[WORK INSTRUCTIONS] Once the line containing "Rendered at 1225 by 1650 pixels." is found in the records below, return it and each following line exactly, up to and including the line containing "For every layout", and nothing else.

[INPUT DATA]
------------------------

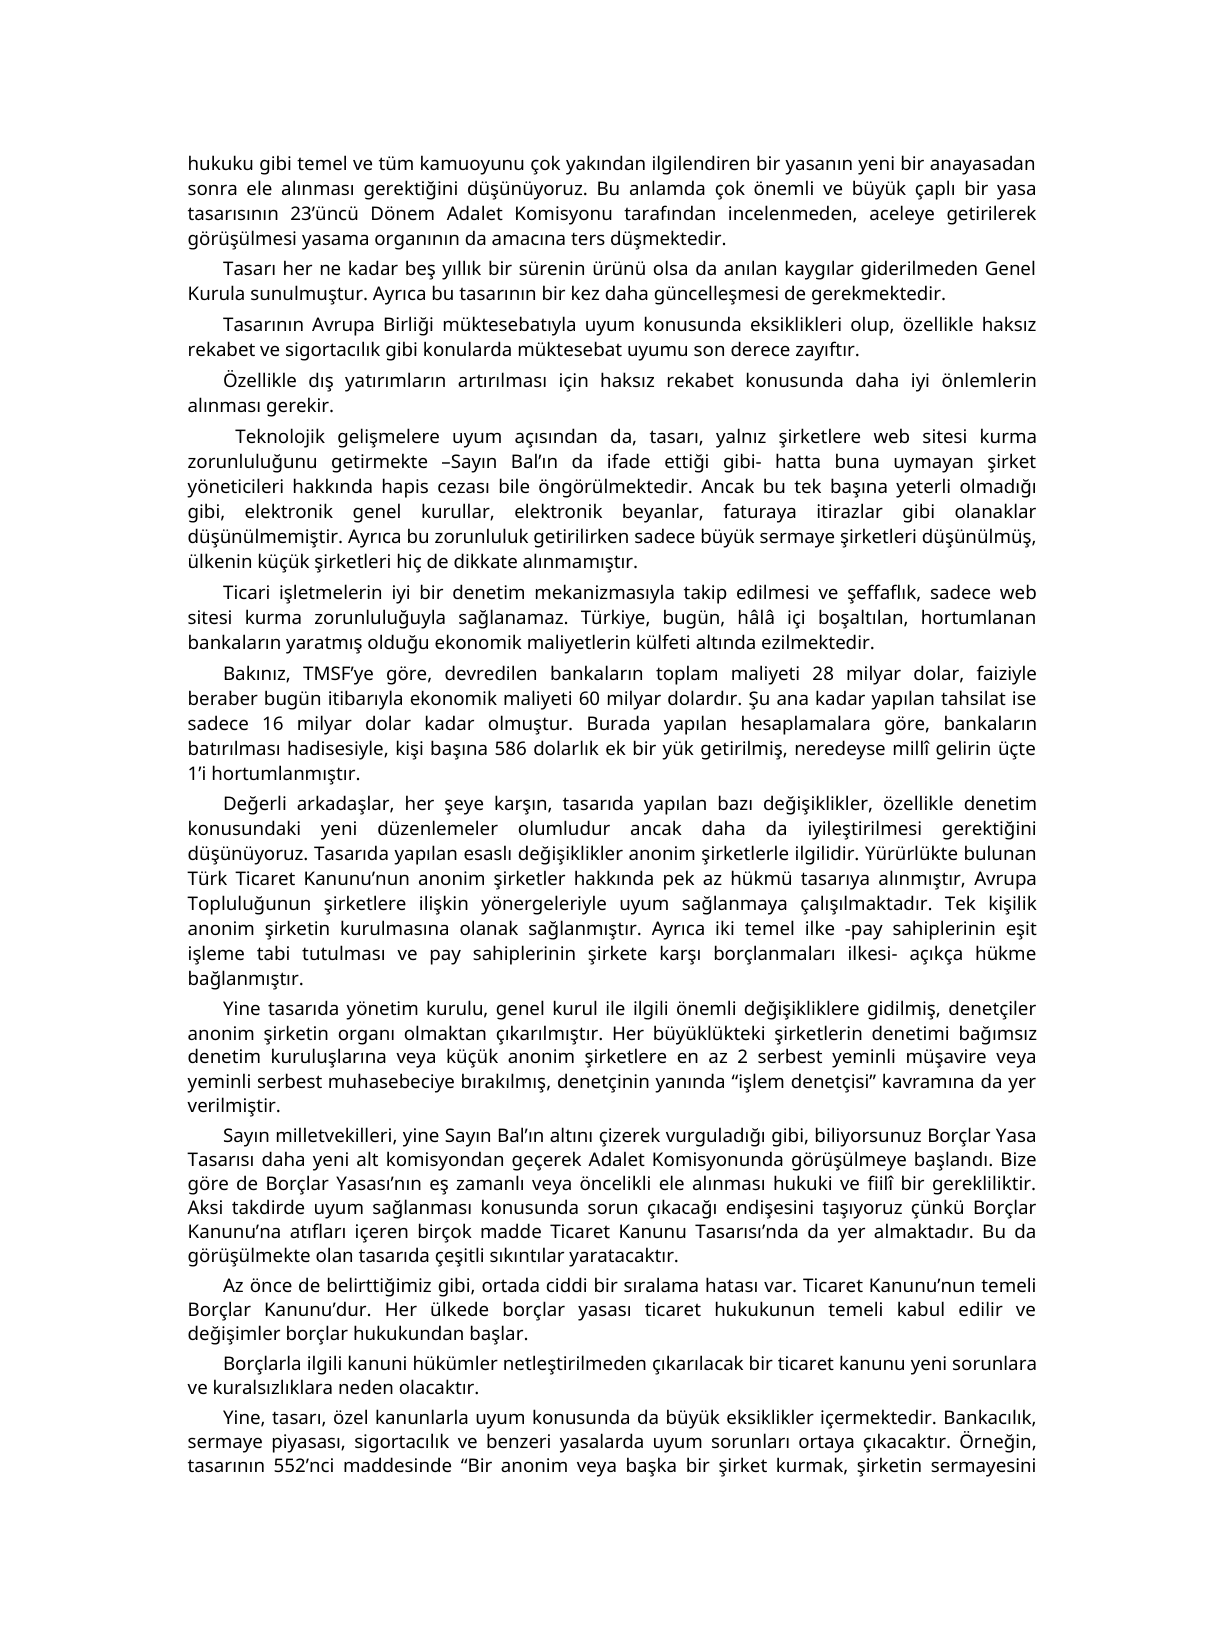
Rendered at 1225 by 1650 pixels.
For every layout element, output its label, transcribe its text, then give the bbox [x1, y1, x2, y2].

------------------------

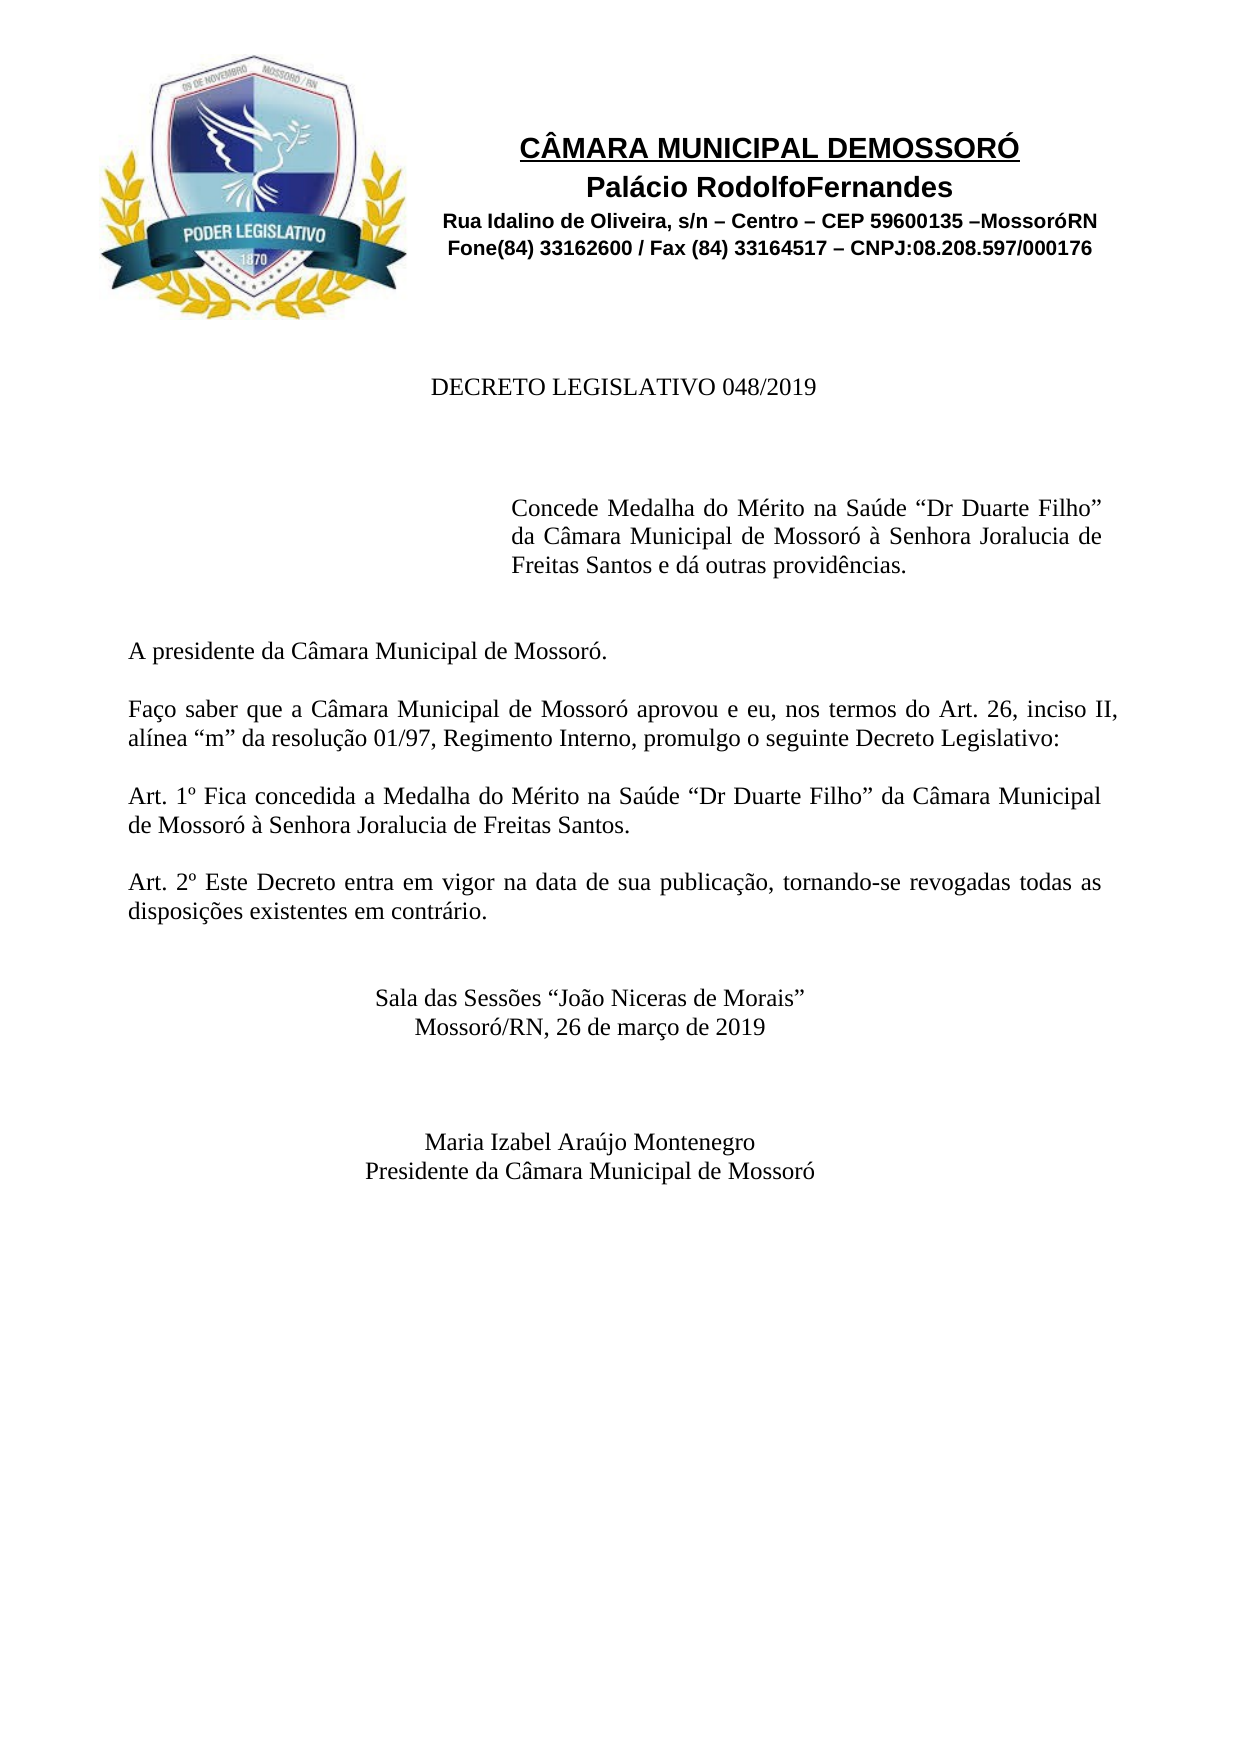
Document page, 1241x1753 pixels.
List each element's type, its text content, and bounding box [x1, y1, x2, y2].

------------------------

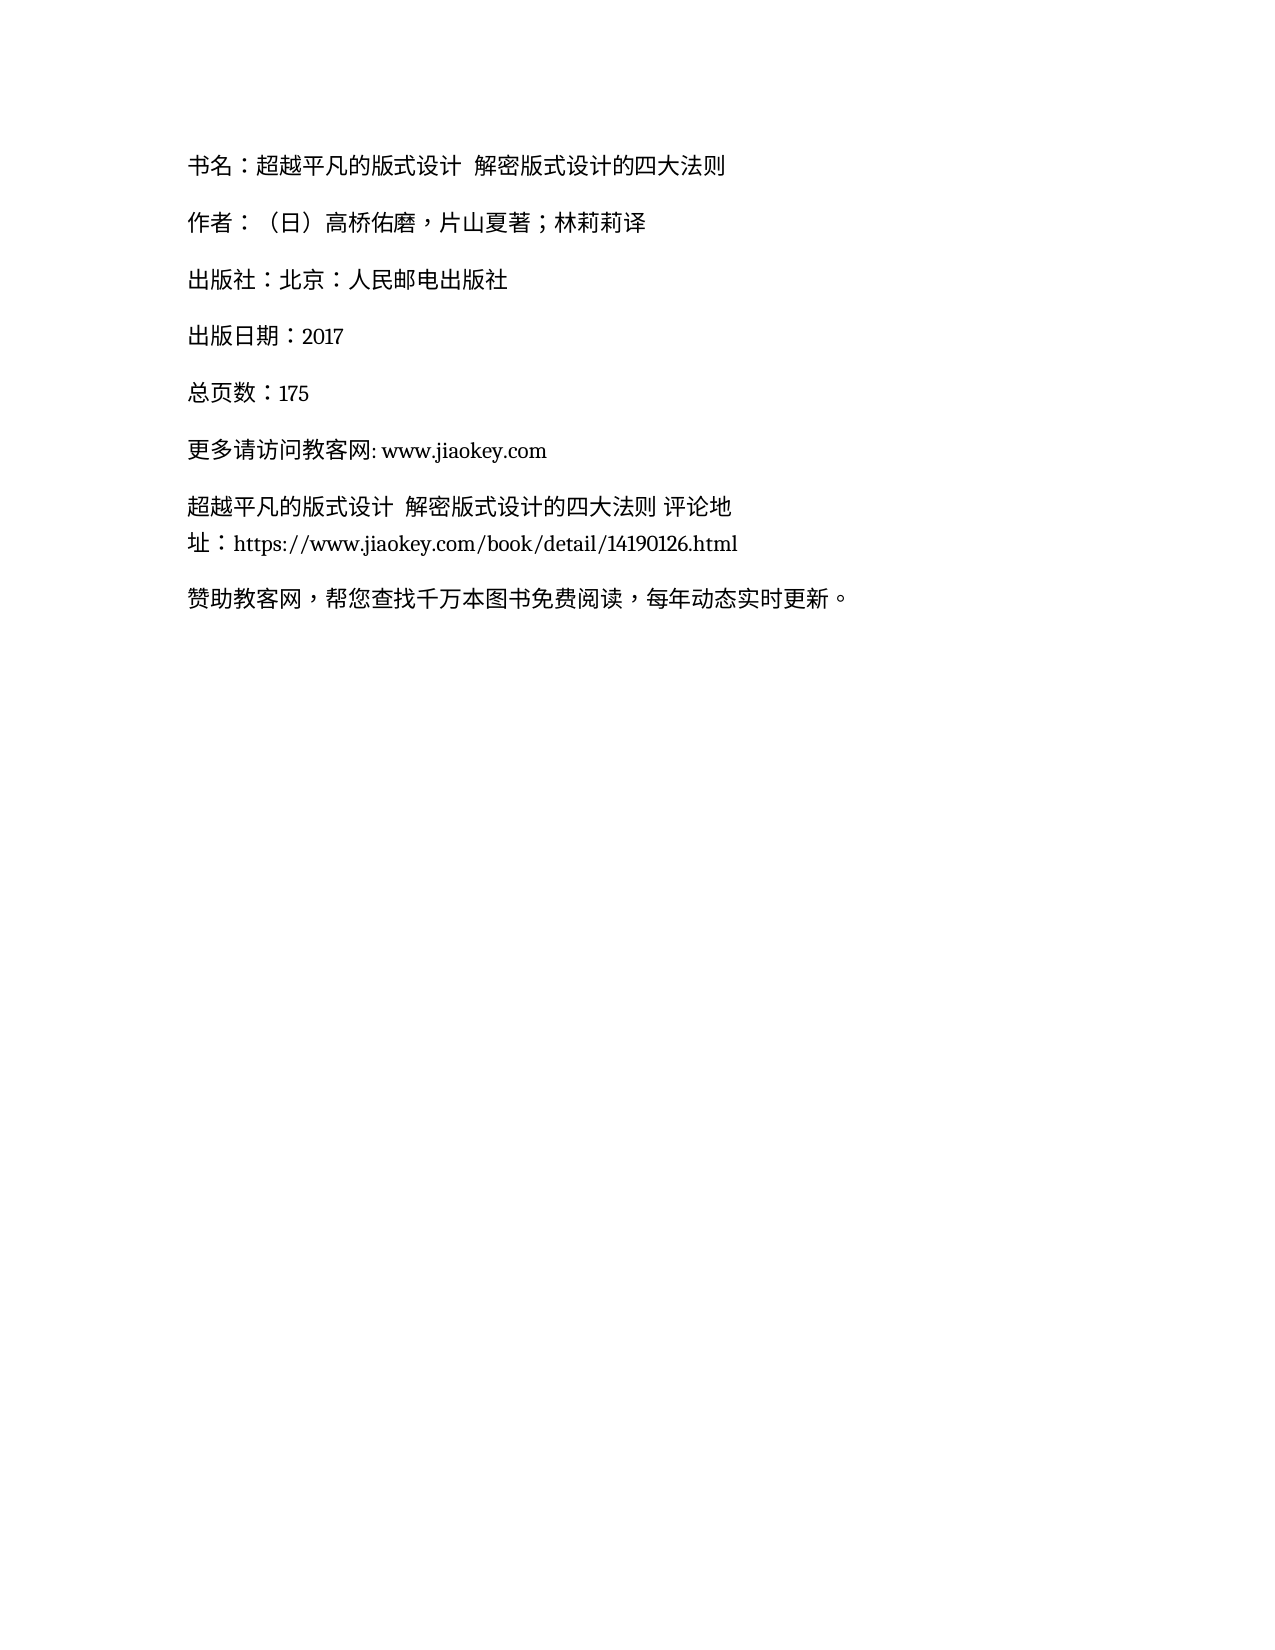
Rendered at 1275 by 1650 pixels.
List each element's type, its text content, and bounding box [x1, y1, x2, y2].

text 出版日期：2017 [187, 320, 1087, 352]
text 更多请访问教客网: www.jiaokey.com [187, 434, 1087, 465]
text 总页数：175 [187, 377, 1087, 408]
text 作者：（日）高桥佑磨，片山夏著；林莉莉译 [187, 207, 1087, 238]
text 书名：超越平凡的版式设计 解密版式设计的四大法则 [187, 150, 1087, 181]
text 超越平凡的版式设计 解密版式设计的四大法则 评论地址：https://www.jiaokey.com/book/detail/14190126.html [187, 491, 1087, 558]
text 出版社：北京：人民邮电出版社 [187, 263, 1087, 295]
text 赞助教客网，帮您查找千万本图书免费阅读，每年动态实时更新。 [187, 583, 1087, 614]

------------------------

[ANSWER BOX]
Rendered at 1225 by 1650 pixels.
For every layout element, output its label, transcribe its text, then give the bbox [x1, y1, x2, y2].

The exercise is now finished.